Recast the data starting at the line containing "Ginczanka debiutowała utworem" and ending at the line containing "zasiadał Julian Tuwim, który dostrzegł talent" as a JSON list of strings, one string per line, with both of those lines included and any blank lines omitted.

:::

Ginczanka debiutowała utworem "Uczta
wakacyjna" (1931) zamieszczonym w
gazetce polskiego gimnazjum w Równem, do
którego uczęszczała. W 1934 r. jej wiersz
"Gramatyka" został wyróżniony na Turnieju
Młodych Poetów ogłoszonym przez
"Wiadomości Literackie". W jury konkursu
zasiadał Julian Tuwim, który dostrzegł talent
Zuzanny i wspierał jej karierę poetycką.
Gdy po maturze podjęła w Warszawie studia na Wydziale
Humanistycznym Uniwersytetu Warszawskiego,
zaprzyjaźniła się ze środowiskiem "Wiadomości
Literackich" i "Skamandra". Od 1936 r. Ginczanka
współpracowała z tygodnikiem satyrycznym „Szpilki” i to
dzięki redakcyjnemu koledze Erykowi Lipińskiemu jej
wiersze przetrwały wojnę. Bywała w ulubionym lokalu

:::

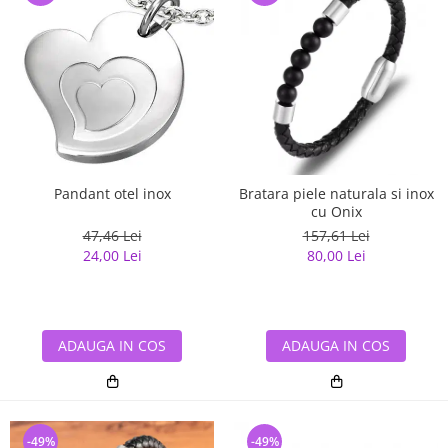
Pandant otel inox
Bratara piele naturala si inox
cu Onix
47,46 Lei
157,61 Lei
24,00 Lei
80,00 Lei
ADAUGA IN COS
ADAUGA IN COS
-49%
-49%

:::

◆ **RESULT FOR THIS TASK**:
[
  "Ginczanka debiutowała utworem \"Uczta",
  "wakacyjna\" (1931) zamieszczonym w",
  "gazetce polskiego gimnazjum w Równem, do",
  "którego uczęszczała. W 1934 r. jej wiersz",
  "\"Gramatyka\" został wyróżniony na Turnieju",
  "Młodych Poetów ogłoszonym przez",
  "\"Wiadomości Literackie\". W jury konkursu",
  "zasiadał Julian Tuwim, który dostrzegł talent"
]